5 Ekim 2009 Pazartesi

Ateşe Baca Lazım, Kitaba Hoca Lazım, Bu Bloga Şiir Lazım - 4


Efendim mf'ciler alan dersleriyle övünür de bizim gibi tm'cilerin elleri sadece kitap sayfası çevirmekle mi meşgul olur? Hayır. Okulun ilk haftası, bana ruh halimi yansıtacak bir şiir kazandırdı. Cemal Süreyya'dan 'Git', Pulpo için gelsin.... Pulpo senden nefret ediyorum!

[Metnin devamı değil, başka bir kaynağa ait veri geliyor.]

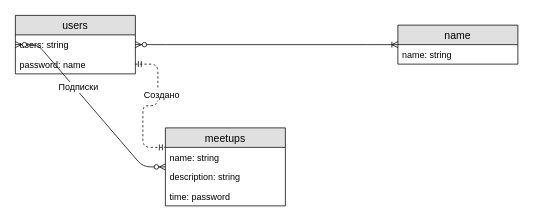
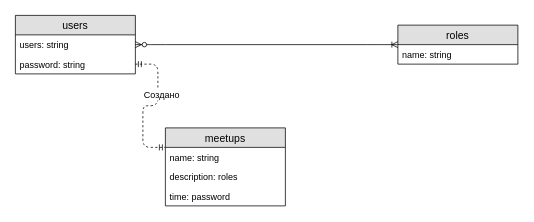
  <mxCell id="0" />
  <mxCell id="1" parent="0" />
  <mxCell id="2" value="meetups" style="swimlane;fontStyle=0;childLayout=stackLayout;horizontal=1;startSize=26;fillColor=#e0e0e0;horizontalStack=0;resizeParent=1;resizeParentMax=0;resizeLast=0;collapsible=1;marginBottom=0;swimlaneFillColor=#ffffff;align=center;fontSize=14;" vertex="1" parent="1"><mxGeometry x="220" y="170" width="160" height="104" as="geometry" /></mxCell>
  <mxCell id="3" value="name: string" style="text;strokeColor=none;fillColor=none;spacingLeft=4;spacingRight=4;overflow=hidden;rotatable=0;points=[[0,0.5],[1,0.5]];portConstraint=eastwest;fontSize=12;" vertex="1" parent="2"><mxGeometry y="26" width="160" height="26" as="geometry" /></mxCell>
- <mxCell id="4" value="description: string" style="text;strokeColor=none;fillColor=none;spacingLeft=4;spacingRight=4;overflow=hidden;rotatable=0;points=[[0,0.5],[1,0.5]];portConstraint=eastwest;fontSize=12;" vertex="1" parent="2"><mxGeometry y="52" width="160" height="26" as="geometry" /></mxCell>
+ <mxCell id="4" value="description: roles" style="text;strokeColor=none;fillColor=none;spacingLeft=4;spacingRight=4;overflow=hidden;rotatable=0;points=[[0,0.5],[1,0.5]];portConstraint=eastwest;fontSize=12;" vertex="1" parent="2"><mxGeometry y="52" width="160" height="26" as="geometry" /></mxCell>
  <mxCell id="5" value="time: password" style="text;strokeColor=none;fillColor=none;spacingLeft=4;spacingRight=4;overflow=hidden;rotatable=0;points=[[0,0.5],[1,0.5]];portConstraint=eastwest;fontSize=12;" vertex="1" parent="2"><mxGeometry y="78" width="160" height="26" as="geometry" /></mxCell>
  <mxCell id="6" value="users" style="swimlane;fontStyle=0;childLayout=stackLayout;horizontal=1;startSize=26;fillColor=#e0e0e0;horizontalStack=0;resizeParent=1;resizeParentMax=0;resizeLast=0;collapsible=1;marginBottom=0;swimlaneFillColor=#ffffff;align=center;fontSize=14;" vertex="1" parent="1"><mxGeometry x="20" y="20" width="160" height="78" as="geometry" /></mxCell>
  <mxCell id="7" value="users: string" style="text;strokeColor=none;fillColor=none;spacingLeft=4;spacingRight=4;overflow=hidden;rotatable=0;points=[[0,0.5],[1,0.5]];portConstraint=eastwest;fontSize=12;" vertex="1" parent="6"><mxGeometry y="26" width="160" height="26" as="geometry" /></mxCell>
- <mxCell id="8" value="password: name" style="text;strokeColor=none;fillColor=none;spacingLeft=4;spacingRight=4;overflow=hidden;rotatable=0;points=[[0,0.5],[1,0.5]];portConstraint=eastwest;fontSize=12;" vertex="1" parent="6"><mxGeometry y="52" width="160" height="26" as="geometry" /></mxCell>
- <mxCell id="9" value="name" style="swimlane;fontStyle=0;childLayout=stackLayout;horizontal=1;startSize=26;fillColor=#e0e0e0;horizontalStack=0;resizeParent=1;resizeParentMax=0;resizeLast=0;collapsible=1;marginBottom=0;swimlaneFillColor=#ffffff;align=center;fontSize=14;" vertex="1" parent="1"><mxGeometry x="530" y="33" width="160" height="52" as="geometry" /></mxCell>
+ <mxCell id="8" value="password: string" style="text;strokeColor=none;fillColor=none;spacingLeft=4;spacingRight=4;overflow=hidden;rotatable=0;points=[[0,0.5],[1,0.5]];portConstraint=eastwest;fontSize=12;" vertex="1" parent="6"><mxGeometry y="52" width="160" height="26" as="geometry" /></mxCell>
+ <mxCell id="9" value="roles" style="swimlane;fontStyle=0;childLayout=stackLayout;horizontal=1;startSize=26;fillColor=#e0e0e0;horizontalStack=0;resizeParent=1;resizeParentMax=0;resizeLast=0;collapsible=1;marginBottom=0;swimlaneFillColor=#ffffff;align=center;fontSize=14;" vertex="1" parent="1"><mxGeometry x="530" y="33" width="160" height="52" as="geometry" /></mxCell>
  <mxCell id="10" value="name: string" style="text;strokeColor=none;fillColor=none;spacingLeft=4;spacingRight=4;overflow=hidden;rotatable=0;points=[[0,0.5],[1,0.5]];portConstraint=eastwest;fontSize=12;" vertex="1" parent="9"><mxGeometry y="26" width="160" height="26" as="geometry" /></mxCell>
  <mxCell id="11" value="" style="edgeStyle=entityRelationEdgeStyle;fontSize=12;html=1;endArrow=ERoneToMany;startArrow=ERzeroToMany;entryX=0;entryY=0.5;entryDx=0;entryDy=0;" edge="1" parent="1" source="7" target="9"><mxGeometry width="100" height="100" relative="1" as="geometry"><mxPoint x="420" y="269" as="sourcePoint" /><mxPoint x="561.421" y="169" as="targetPoint" /></mxGeometry></mxCell>
- <mxCell id="12" value="" style="edgeStyle=entityRelationEdgeStyle;fontSize=12;html=1;endArrow=ERzeroToMany;endFill=1;startArrow=ERzeroToMany;entryX=0;entryY=0.5;entryDx=0;entryDy=0;" edge="1" parent="1" source="2" target="7"><mxGeometry width="100" height="100" relative="1" as="geometry"><mxPoint x="50" y="260" as="sourcePoint" /><mxPoint x="10" y="345.229" as="targetPoint" /></mxGeometry></mxCell>
- <mxCell id="13" value="Подписки" style="text;html=1;resizable=0;points=[];align=center;verticalAlign=middle;labelBackgroundColor=#ffffff;" vertex="1" connectable="0" parent="12"><mxGeometry x="0.215" y="-4" relative="1" as="geometry"><mxPoint as="offset" /></mxGeometry></mxCell>
  <mxCell id="14" value="" style="edgeStyle=entityRelationEdgeStyle;fontSize=12;html=1;endArrow=ERmandOne;startArrow=ERmandOne;entryX=0;entryY=0.25;entryDx=0;entryDy=0;exitX=1;exitY=0.5;exitDx=0;exitDy=0;dashed=1;" edge="1" parent="1" source="8" target="2"><mxGeometry width="100" height="100" relative="1" as="geometry"><mxPoint x="100" y="236" as="sourcePoint" /><mxPoint x="670" y="190" as="targetPoint" /></mxGeometry></mxCell>
  <mxCell id="15" value="Создано" style="text;html=1;resizable=0;points=[];align=center;verticalAlign=middle;labelBackgroundColor=#ffffff;" vertex="1" connectable="0" parent="14"><mxGeometry x="-0.26" y="4" relative="1" as="geometry"><mxPoint y="-1" as="offset" /></mxGeometry></mxCell>
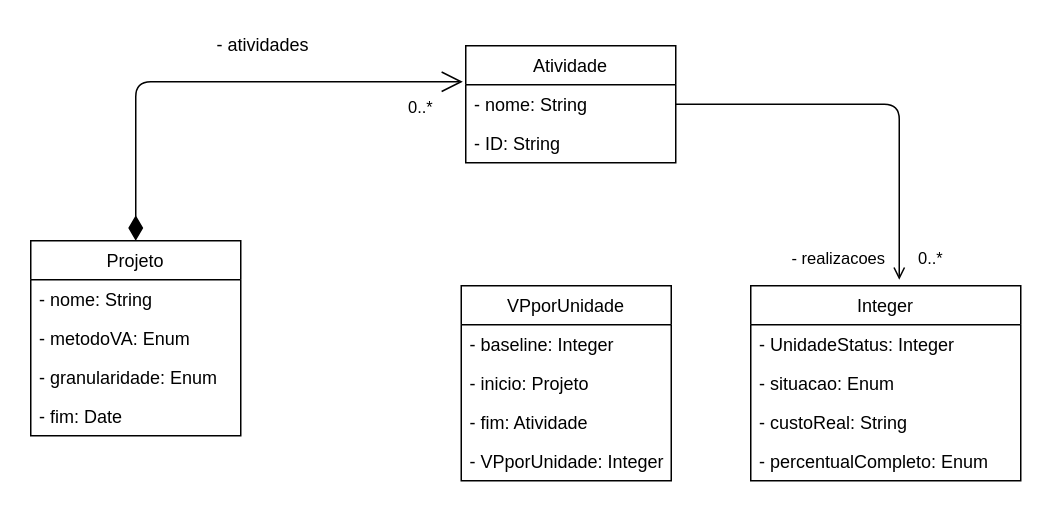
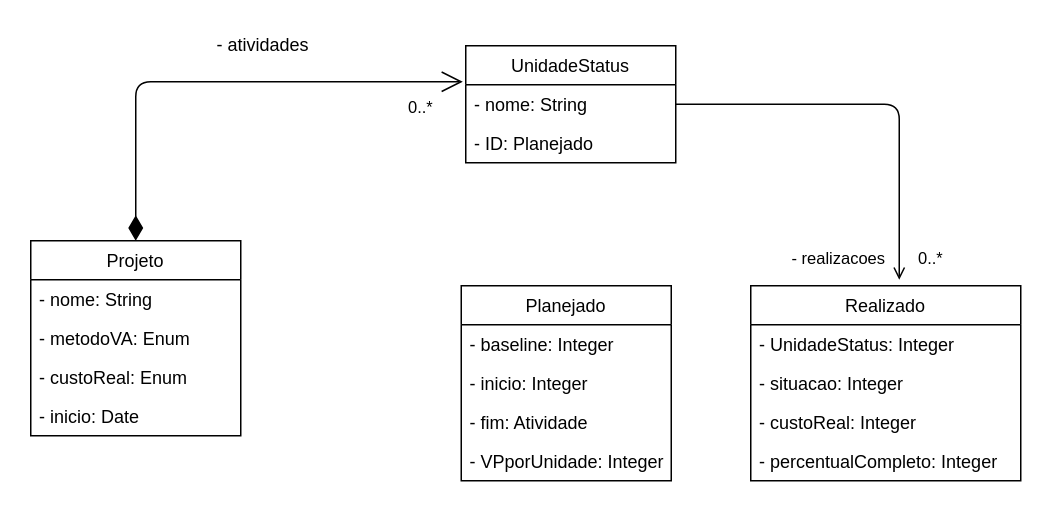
  <mxCell id="0" />
  <mxCell id="1" parent="0" />
  <mxCell id="2" value="Projeto" style="swimlane;fontStyle=0;childLayout=stackLayout;horizontal=1;startSize=26;fillColor=none;horizontalStack=0;resizeParent=1;resizeParentMax=0;resizeLast=0;collapsible=1;marginBottom=0;" vertex="1" parent="1"><mxGeometry x="20" y="160" width="140" height="130" as="geometry" /></mxCell>
  <mxCell id="3" value="- nome: String" style="text;strokeColor=none;fillColor=none;align=left;verticalAlign=top;spacingLeft=4;spacingRight=4;overflow=hidden;rotatable=0;points=[[0,0.5],[1,0.5]];portConstraint=eastwest;" vertex="1" parent="2"><mxGeometry y="26" width="140" height="26" as="geometry" /></mxCell>
  <mxCell id="4" value="- metodoVA: Enum" style="text;strokeColor=none;fillColor=none;align=left;verticalAlign=top;spacingLeft=4;spacingRight=4;overflow=hidden;rotatable=0;points=[[0,0.5],[1,0.5]];portConstraint=eastwest;" vertex="1" parent="2"><mxGeometry y="52" width="140" height="26" as="geometry" /></mxCell>
- <mxCell id="5" value="- granularidade: Enum" style="text;strokeColor=none;fillColor=none;align=left;verticalAlign=top;spacingLeft=4;spacingRight=4;overflow=hidden;rotatable=0;points=[[0,0.5],[1,0.5]];portConstraint=eastwest;" vertex="1" parent="2"><mxGeometry y="78" width="140" height="26" as="geometry" /></mxCell>
- <mxCell id="6" value="- fim: Date" style="text;strokeColor=none;fillColor=none;align=left;verticalAlign=top;spacingLeft=4;spacingRight=4;overflow=hidden;rotatable=0;points=[[0,0.5],[1,0.5]];portConstraint=eastwest;" vertex="1" parent="2"><mxGeometry y="104" width="140" height="26" as="geometry" /></mxCell>
- <mxCell id="7" value="Atividade" style="swimlane;fontStyle=0;childLayout=stackLayout;horizontal=1;startSize=26;fillColor=none;horizontalStack=0;resizeParent=1;resizeParentMax=0;resizeLast=0;collapsible=1;marginBottom=0;" vertex="1" parent="1"><mxGeometry x="310" y="30" width="140" height="78" as="geometry" /></mxCell>
+ <mxCell id="5" value="- custoReal: Enum" style="text;strokeColor=none;fillColor=none;align=left;verticalAlign=top;spacingLeft=4;spacingRight=4;overflow=hidden;rotatable=0;points=[[0,0.5],[1,0.5]];portConstraint=eastwest;" vertex="1" parent="2"><mxGeometry y="78" width="140" height="26" as="geometry" /></mxCell>
+ <mxCell id="6" value="- inicio: Date" style="text;strokeColor=none;fillColor=none;align=left;verticalAlign=top;spacingLeft=4;spacingRight=4;overflow=hidden;rotatable=0;points=[[0,0.5],[1,0.5]];portConstraint=eastwest;" vertex="1" parent="2"><mxGeometry y="104" width="140" height="26" as="geometry" /></mxCell>
+ <mxCell id="7" value="UnidadeStatus" style="swimlane;fontStyle=0;childLayout=stackLayout;horizontal=1;startSize=26;fillColor=none;horizontalStack=0;resizeParent=1;resizeParentMax=0;resizeLast=0;collapsible=1;marginBottom=0;" vertex="1" parent="1"><mxGeometry x="310" y="30" width="140" height="78" as="geometry" /></mxCell>
  <mxCell id="8" value="- nome: String" style="text;strokeColor=none;fillColor=none;align=left;verticalAlign=top;spacingLeft=4;spacingRight=4;overflow=hidden;rotatable=0;points=[[0,0.5],[1,0.5]];portConstraint=eastwest;" vertex="1" parent="7"><mxGeometry y="26" width="140" height="26" as="geometry" /></mxCell>
- <mxCell id="9" value="- ID: String" style="text;strokeColor=none;fillColor=none;align=left;verticalAlign=top;spacingLeft=4;spacingRight=4;overflow=hidden;rotatable=0;points=[[0,0.5],[1,0.5]];portConstraint=eastwest;" vertex="1" parent="7"><mxGeometry y="52" width="140" height="26" as="geometry" /></mxCell>
+ <mxCell id="9" value="- ID: Planejado" style="text;strokeColor=none;fillColor=none;align=left;verticalAlign=top;spacingLeft=4;spacingRight=4;overflow=hidden;rotatable=0;points=[[0,0.5],[1,0.5]];portConstraint=eastwest;" vertex="1" parent="7"><mxGeometry y="52" width="140" height="26" as="geometry" /></mxCell>
  <mxCell id="10" value="0..*" style="endArrow=open;html=1;endSize=12;startArrow=diamondThin;startSize=14;startFill=1;edgeStyle=orthogonalEdgeStyle;align=left;verticalAlign=bottom;exitX=0.5;exitY=0;exitDx=0;exitDy=0;entryX=-0.014;entryY=-0.077;entryDx=0;entryDy=0;entryPerimeter=0;" edge="1" parent="1" source="2" target="8"><mxGeometry x="0.765" y="-26" relative="1" as="geometry"><mxPoint x="250" y="360" as="sourcePoint" /><mxPoint x="410" y="360" as="targetPoint" /><mxPoint as="offset" /></mxGeometry></mxCell>
- <mxCell id="11" value="VPporUnidade" style="swimlane;fontStyle=0;childLayout=stackLayout;horizontal=1;startSize=26;fillColor=none;horizontalStack=0;resizeParent=1;resizeParentMax=0;resizeLast=0;collapsible=1;marginBottom=0;" vertex="1" parent="1"><mxGeometry x="307" y="190" width="140" height="130" as="geometry" /></mxCell>
+ <mxCell id="11" value="Planejado" style="swimlane;fontStyle=0;childLayout=stackLayout;horizontal=1;startSize=26;fillColor=none;horizontalStack=0;resizeParent=1;resizeParentMax=0;resizeLast=0;collapsible=1;marginBottom=0;" vertex="1" parent="1"><mxGeometry x="307" y="190" width="140" height="130" as="geometry" /></mxCell>
  <mxCell id="12" value="- baseline: Integer" style="text;strokeColor=none;fillColor=none;align=left;verticalAlign=top;spacingLeft=4;spacingRight=4;overflow=hidden;rotatable=0;points=[[0,0.5],[1,0.5]];portConstraint=eastwest;" vertex="1" parent="11"><mxGeometry y="26" width="140" height="26" as="geometry" /></mxCell>
- <mxCell id="13" value="- inicio: Projeto" style="text;strokeColor=none;fillColor=none;align=left;verticalAlign=top;spacingLeft=4;spacingRight=4;overflow=hidden;rotatable=0;points=[[0,0.5],[1,0.5]];portConstraint=eastwest;" vertex="1" parent="11"><mxGeometry y="52" width="140" height="26" as="geometry" /></mxCell>
+ <mxCell id="13" value="- inicio: Integer" style="text;strokeColor=none;fillColor=none;align=left;verticalAlign=top;spacingLeft=4;spacingRight=4;overflow=hidden;rotatable=0;points=[[0,0.5],[1,0.5]];portConstraint=eastwest;" vertex="1" parent="11"><mxGeometry y="52" width="140" height="26" as="geometry" /></mxCell>
  <mxCell id="14" value="- fim: Atividade" style="text;strokeColor=none;fillColor=none;align=left;verticalAlign=top;spacingLeft=4;spacingRight=4;overflow=hidden;rotatable=0;points=[[0,0.5],[1,0.5]];portConstraint=eastwest;" vertex="1" parent="11"><mxGeometry y="78" width="140" height="26" as="geometry" /></mxCell>
  <mxCell id="15" value="- VPporUnidade: Integer" style="text;strokeColor=none;fillColor=none;align=left;verticalAlign=top;spacingLeft=4;spacingRight=4;overflow=hidden;rotatable=0;points=[[0,0.5],[1,0.5]];portConstraint=eastwest;" vertex="1" parent="11"><mxGeometry y="104" width="140" height="26" as="geometry" /></mxCell>
- <mxCell id="16" value="Integer" style="swimlane;fontStyle=0;childLayout=stackLayout;horizontal=1;startSize=26;fillColor=none;horizontalStack=0;resizeParent=1;resizeParentMax=0;resizeLast=0;collapsible=1;marginBottom=0;" vertex="1" parent="1"><mxGeometry x="500" y="190" width="180" height="130" as="geometry" /></mxCell>
+ <mxCell id="16" value="Realizado" style="swimlane;fontStyle=0;childLayout=stackLayout;horizontal=1;startSize=26;fillColor=none;horizontalStack=0;resizeParent=1;resizeParentMax=0;resizeLast=0;collapsible=1;marginBottom=0;" vertex="1" parent="1"><mxGeometry x="500" y="190" width="180" height="130" as="geometry" /></mxCell>
  <mxCell id="17" value="- UnidadeStatus: Integer" style="text;strokeColor=none;fillColor=none;align=left;verticalAlign=top;spacingLeft=4;spacingRight=4;overflow=hidden;rotatable=0;points=[[0,0.5],[1,0.5]];portConstraint=eastwest;" vertex="1" parent="16"><mxGeometry y="26" width="180" height="26" as="geometry" /></mxCell>
- <mxCell id="18" value="- situacao: Enum" style="text;strokeColor=none;fillColor=none;align=left;verticalAlign=top;spacingLeft=4;spacingRight=4;overflow=hidden;rotatable=0;points=[[0,0.5],[1,0.5]];portConstraint=eastwest;" vertex="1" parent="16"><mxGeometry y="52" width="180" height="26" as="geometry" /></mxCell>
- <mxCell id="19" value="- custoReal: String" style="text;strokeColor=none;fillColor=none;align=left;verticalAlign=top;spacingLeft=4;spacingRight=4;overflow=hidden;rotatable=0;points=[[0,0.5],[1,0.5]];portConstraint=eastwest;" vertex="1" parent="16"><mxGeometry y="78" width="180" height="26" as="geometry" /></mxCell>
- <mxCell id="20" value="- percentualCompleto: Enum" style="text;strokeColor=none;fillColor=none;align=left;verticalAlign=top;spacingLeft=4;spacingRight=4;overflow=hidden;rotatable=0;points=[[0,0.5],[1,0.5]];portConstraint=eastwest;" vertex="1" parent="16"><mxGeometry y="104" width="180" height="26" as="geometry" /></mxCell>
+ <mxCell id="18" value="- situacao: Integer" style="text;strokeColor=none;fillColor=none;align=left;verticalAlign=top;spacingLeft=4;spacingRight=4;overflow=hidden;rotatable=0;points=[[0,0.5],[1,0.5]];portConstraint=eastwest;" vertex="1" parent="16"><mxGeometry y="52" width="180" height="26" as="geometry" /></mxCell>
+ <mxCell id="19" value="- custoReal: Integer" style="text;strokeColor=none;fillColor=none;align=left;verticalAlign=top;spacingLeft=4;spacingRight=4;overflow=hidden;rotatable=0;points=[[0,0.5],[1,0.5]];portConstraint=eastwest;" vertex="1" parent="16"><mxGeometry y="78" width="180" height="26" as="geometry" /></mxCell>
+ <mxCell id="20" value="- percentualCompleto: Integer" style="text;strokeColor=none;fillColor=none;align=left;verticalAlign=top;spacingLeft=4;spacingRight=4;overflow=hidden;rotatable=0;points=[[0,0.5],[1,0.5]];portConstraint=eastwest;" vertex="1" parent="16"><mxGeometry y="104" width="180" height="26" as="geometry" /></mxCell>
  <mxCell id="21" value="" style="endArrow=open;html=1;edgeStyle=orthogonalEdgeStyle;exitX=1;exitY=0.5;exitDx=0;exitDy=0;entryX=0.55;entryY=-0.031;entryDx=0;entryDy=0;entryPerimeter=0;endFill=0;" edge="1" parent="1" source="8" target="16"><mxGeometry relative="1" as="geometry"><mxPoint x="250" y="360" as="sourcePoint" /><mxPoint x="410" y="360" as="targetPoint" /></mxGeometry></mxCell>
  <mxCell id="22" value="0..*" style="edgeLabel;resizable=0;html=1;align=left;verticalAlign=bottom;" connectable="0" vertex="1" parent="21"><mxGeometry x="-1" relative="1" as="geometry"><mxPoint x="160" y="111" as="offset" /></mxGeometry></mxCell>
  <mxCell id="23" value="- realizacoes" style="edgeLabel;resizable=0;html=1;align=right;verticalAlign=bottom;" connectable="0" vertex="1" parent="21"><mxGeometry x="1" relative="1" as="geometry"><mxPoint x="-9" y="-6" as="offset" /></mxGeometry></mxCell>
  <mxCell id="24" value="- atividades" style="text;html=1;strokeColor=none;fillColor=none;align=center;verticalAlign=middle;whiteSpace=wrap;rounded=0;" vertex="1" parent="1"><mxGeometry x="135" y="20" width="80" height="20" as="geometry" /></mxCell>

Git iş işten geçmeden, çok geç olmadan vakit,
Günahıma girmeden, katilim olmadan git!

Git de şen şakrak geçen günlerime gün ekle,
Beni kahkahaların sustuğu yerde bekle.

Git ki siyah gözlerin arkada kalmasınlar,
Git ki gamlı yüzümün hüznüyle dolmasınlar

Madem ki benli hayat sana kafes kadar dar,
Uzaklaş ellerimden uçabildiğin kadar.

Hadi git, benden sana dilediğince izin,
Öyle bir uzaklaş ki karda kalmasın izin.

Kahrımın nedenini söylesem irkilirler;
Çünkü herkes beni Kays, seni Leyla bilirler.

Sanırlar ki sen beni biricik yar saymıştın;
Oysa ki hep yedekte, hep elde var saymıştın.

Hadi git, ne bir adres, ne bir hatıra bırak,
Zannetme ki pişmanlık, mutluluk kadar ırak!

Sanma ki fasl-ı bahar geldiği gibi gitmez,
Sanma ki hüsranını görmeye ömrün yetmez.

Her darbene tehammül edecektir bedenim,
Gururum mani olur perişanıma benim.

Yari Ferhat olanın ellerle ülfeti ne?
Şirin ol katlanayım dağ gibi külfetine.

Henüz layık değilken tomurcuk kadar aşka,
Sana gül bahçesini kim açar benden başka!

Hercai arılara meyhanedir çiçekler,
Kim bilir şerefinden kaç kadeh içecekler!

Madem aşk tablosunun takdirinden acizsin,
Git de çağdaş ressamlar modern resimler çizsin.

Ne vedaya gerek var, ne de mektuba hacet,
Git de Allah aşkına bir selama muhtaç et!

Güllere de aşk olsun gene sen kokacaksan!
Fallara da aşk olsun gene sen çıkacaksan!

Kopsun nerden inceyse artık bu bağ, bu düğüm,
Her gece daha berbat, daha vahim gördüğüm.

Korkulu düşlerimi yorumdan kaçıyorum;
Sırf sana üzülüyor, sırf sana acıyorum.

Git iş işten geçmeden, çok geç olmadan vakit,
Günahıma girmeden, katilim olmadan git!

3 yorum:

goldfish dedi ki...

sevgili sunshine believer. sen. jellyfayşem. biricik ruh eşim. Şu anda yazdığım, her kelimesinde sevgili pulpoyu biraz daha yücelttiğim o el pulpo "con dos brazos(iki kollu ahtapot)" hikayesini düşündüm. Sanırım hikayenin sonunu yanlış yazmışım. Bu şiir öyle güzel olmuş ki aslında şiirden sonra yoruma gerek bile yok.

Hadi git, ne bir adres, ne bir hatıra bırak,
Zannetme ki pişmanlık, mutluluk kadar ırak!

jellyfish dedi ki...

Hikayenin sonunun yaşanabilmesini ne kadar çok istediğimi biliyosun bitanem. Ama aşk tablosunun takdirinden aciz olanlar gitsin bi çay koysun ya, ya da diğer modern, güzel ancak henüz kalıcılığı kazanamamış sanatlarla ilgilensinler. Anladın sen onu:D

goldfish dedi ki...

hahaha:D her konu sonunda geyiğe bağlanıyo niyeyse seninle :D mesaj alınmıştır.